▶ _What this task involves_
When "picture" occurs in a line of the material, copy that line.

###

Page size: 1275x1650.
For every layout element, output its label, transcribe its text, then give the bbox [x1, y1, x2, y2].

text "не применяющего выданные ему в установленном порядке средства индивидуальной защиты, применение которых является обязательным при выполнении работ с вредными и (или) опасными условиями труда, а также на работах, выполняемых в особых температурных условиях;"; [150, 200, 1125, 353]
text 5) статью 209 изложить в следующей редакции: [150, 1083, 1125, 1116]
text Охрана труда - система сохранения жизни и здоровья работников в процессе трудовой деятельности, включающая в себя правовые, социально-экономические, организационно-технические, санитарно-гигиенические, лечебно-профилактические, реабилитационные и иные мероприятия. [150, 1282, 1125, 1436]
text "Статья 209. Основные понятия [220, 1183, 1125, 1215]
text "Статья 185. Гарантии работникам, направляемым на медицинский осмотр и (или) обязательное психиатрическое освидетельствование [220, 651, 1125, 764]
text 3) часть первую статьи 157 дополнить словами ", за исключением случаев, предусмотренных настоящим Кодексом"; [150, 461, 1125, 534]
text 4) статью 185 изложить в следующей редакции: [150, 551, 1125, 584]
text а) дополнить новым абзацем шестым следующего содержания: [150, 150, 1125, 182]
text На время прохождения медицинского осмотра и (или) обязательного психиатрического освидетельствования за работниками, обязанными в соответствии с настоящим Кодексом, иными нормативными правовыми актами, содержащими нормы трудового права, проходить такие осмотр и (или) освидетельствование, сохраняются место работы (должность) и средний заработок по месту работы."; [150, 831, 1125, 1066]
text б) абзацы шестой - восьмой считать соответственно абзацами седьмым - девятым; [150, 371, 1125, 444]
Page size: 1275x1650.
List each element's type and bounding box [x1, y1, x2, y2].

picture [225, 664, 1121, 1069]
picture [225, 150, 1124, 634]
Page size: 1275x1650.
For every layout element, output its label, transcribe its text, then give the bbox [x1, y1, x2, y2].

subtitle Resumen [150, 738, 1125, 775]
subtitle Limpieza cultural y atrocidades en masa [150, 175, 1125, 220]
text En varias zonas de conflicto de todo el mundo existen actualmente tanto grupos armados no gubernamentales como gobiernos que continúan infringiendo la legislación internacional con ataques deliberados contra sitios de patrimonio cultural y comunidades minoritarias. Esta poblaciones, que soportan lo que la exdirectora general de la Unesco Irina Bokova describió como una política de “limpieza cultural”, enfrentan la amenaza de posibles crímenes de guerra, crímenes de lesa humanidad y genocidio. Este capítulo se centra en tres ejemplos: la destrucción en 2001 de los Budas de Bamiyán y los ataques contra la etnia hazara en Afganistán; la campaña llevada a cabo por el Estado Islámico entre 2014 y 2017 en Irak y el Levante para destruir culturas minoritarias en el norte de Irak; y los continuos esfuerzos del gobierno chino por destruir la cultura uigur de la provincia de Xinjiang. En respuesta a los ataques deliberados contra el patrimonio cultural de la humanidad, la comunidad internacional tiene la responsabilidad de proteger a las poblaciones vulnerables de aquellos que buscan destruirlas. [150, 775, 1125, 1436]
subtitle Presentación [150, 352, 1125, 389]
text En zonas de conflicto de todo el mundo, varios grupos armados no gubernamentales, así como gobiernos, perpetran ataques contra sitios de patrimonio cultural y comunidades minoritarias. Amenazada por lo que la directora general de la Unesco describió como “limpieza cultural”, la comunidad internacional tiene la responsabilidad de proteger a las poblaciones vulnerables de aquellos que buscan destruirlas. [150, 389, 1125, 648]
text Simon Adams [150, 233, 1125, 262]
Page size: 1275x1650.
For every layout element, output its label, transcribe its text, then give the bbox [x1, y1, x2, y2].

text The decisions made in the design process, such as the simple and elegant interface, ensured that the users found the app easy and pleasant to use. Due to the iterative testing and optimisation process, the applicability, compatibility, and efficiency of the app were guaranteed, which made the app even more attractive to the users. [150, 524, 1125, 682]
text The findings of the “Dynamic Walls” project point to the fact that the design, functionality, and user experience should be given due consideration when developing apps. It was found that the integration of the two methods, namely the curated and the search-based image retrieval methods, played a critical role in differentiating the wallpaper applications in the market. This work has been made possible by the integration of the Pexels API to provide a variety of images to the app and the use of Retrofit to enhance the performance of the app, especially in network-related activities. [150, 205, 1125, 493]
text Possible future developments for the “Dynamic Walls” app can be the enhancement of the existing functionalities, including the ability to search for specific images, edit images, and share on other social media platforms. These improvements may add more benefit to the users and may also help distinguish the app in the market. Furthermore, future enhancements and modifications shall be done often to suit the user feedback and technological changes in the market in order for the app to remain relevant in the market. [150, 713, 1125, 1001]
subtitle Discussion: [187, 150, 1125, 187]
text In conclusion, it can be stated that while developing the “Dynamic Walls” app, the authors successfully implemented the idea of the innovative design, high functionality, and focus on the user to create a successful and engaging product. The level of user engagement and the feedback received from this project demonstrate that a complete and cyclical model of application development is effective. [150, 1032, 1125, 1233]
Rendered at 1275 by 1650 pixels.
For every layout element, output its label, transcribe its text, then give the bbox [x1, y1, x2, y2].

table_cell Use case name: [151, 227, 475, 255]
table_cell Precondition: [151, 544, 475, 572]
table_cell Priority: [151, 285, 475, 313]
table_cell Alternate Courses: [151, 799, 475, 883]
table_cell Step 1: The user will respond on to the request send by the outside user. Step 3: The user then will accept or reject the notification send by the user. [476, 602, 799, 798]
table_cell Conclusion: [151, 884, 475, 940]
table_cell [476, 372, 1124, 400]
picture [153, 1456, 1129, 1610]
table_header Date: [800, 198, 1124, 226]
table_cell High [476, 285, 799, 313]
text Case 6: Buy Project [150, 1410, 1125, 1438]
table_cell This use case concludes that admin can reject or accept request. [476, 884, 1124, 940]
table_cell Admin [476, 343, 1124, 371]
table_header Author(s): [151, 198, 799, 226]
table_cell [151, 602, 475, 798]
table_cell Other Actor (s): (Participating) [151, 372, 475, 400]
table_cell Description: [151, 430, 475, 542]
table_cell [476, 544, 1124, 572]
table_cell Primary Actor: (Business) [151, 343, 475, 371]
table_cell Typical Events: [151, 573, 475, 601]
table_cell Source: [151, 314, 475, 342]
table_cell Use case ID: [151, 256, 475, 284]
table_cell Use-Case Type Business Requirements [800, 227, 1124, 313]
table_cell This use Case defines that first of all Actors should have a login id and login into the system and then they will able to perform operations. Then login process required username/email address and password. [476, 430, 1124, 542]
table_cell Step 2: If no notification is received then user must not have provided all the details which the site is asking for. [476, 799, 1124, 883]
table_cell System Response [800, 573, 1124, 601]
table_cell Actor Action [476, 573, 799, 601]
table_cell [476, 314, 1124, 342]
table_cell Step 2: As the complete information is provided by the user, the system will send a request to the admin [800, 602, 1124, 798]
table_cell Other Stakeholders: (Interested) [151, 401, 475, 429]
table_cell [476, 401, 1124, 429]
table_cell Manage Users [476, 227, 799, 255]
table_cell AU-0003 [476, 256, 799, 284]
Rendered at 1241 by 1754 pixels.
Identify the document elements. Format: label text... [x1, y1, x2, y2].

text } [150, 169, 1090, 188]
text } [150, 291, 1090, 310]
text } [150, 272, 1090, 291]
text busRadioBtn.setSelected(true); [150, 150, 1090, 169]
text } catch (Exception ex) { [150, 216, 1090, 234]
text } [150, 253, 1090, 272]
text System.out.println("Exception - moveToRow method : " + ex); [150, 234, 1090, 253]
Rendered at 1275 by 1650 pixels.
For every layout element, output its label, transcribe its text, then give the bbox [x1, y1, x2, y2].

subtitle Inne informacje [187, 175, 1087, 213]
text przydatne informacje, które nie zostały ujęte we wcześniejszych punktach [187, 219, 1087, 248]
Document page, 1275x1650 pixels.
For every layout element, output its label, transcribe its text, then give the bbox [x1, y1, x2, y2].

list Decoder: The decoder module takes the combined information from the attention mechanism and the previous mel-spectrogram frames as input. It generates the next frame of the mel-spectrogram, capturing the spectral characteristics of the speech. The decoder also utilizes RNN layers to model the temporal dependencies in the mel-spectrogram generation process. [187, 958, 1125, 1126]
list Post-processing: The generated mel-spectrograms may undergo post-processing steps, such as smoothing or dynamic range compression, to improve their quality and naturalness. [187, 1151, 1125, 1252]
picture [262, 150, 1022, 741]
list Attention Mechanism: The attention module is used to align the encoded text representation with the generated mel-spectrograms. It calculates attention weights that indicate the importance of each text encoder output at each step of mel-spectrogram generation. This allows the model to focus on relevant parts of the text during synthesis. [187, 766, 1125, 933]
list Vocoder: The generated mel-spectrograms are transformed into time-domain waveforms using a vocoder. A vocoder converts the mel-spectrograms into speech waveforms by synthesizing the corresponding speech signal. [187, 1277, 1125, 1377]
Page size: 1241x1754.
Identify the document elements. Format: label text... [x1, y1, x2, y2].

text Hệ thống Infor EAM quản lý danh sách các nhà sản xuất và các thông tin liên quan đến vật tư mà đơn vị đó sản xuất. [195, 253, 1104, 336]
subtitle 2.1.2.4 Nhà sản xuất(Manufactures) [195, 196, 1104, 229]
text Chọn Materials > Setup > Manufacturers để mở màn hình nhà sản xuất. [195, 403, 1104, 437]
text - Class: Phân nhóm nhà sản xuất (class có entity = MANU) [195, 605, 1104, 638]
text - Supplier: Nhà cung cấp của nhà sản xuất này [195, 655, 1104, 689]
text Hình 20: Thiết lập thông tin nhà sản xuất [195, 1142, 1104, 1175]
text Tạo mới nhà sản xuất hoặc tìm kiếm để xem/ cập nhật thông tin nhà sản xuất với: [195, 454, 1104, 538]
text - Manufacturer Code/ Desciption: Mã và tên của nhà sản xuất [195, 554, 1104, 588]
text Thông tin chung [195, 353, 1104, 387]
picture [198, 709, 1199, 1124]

###

▶ _Completed exercise_
picture [225, 664, 1121, 1069]
picture [225, 150, 1124, 634]
picture [153, 1456, 1129, 1610]
picture [262, 150, 1022, 741]
picture [198, 709, 1199, 1124]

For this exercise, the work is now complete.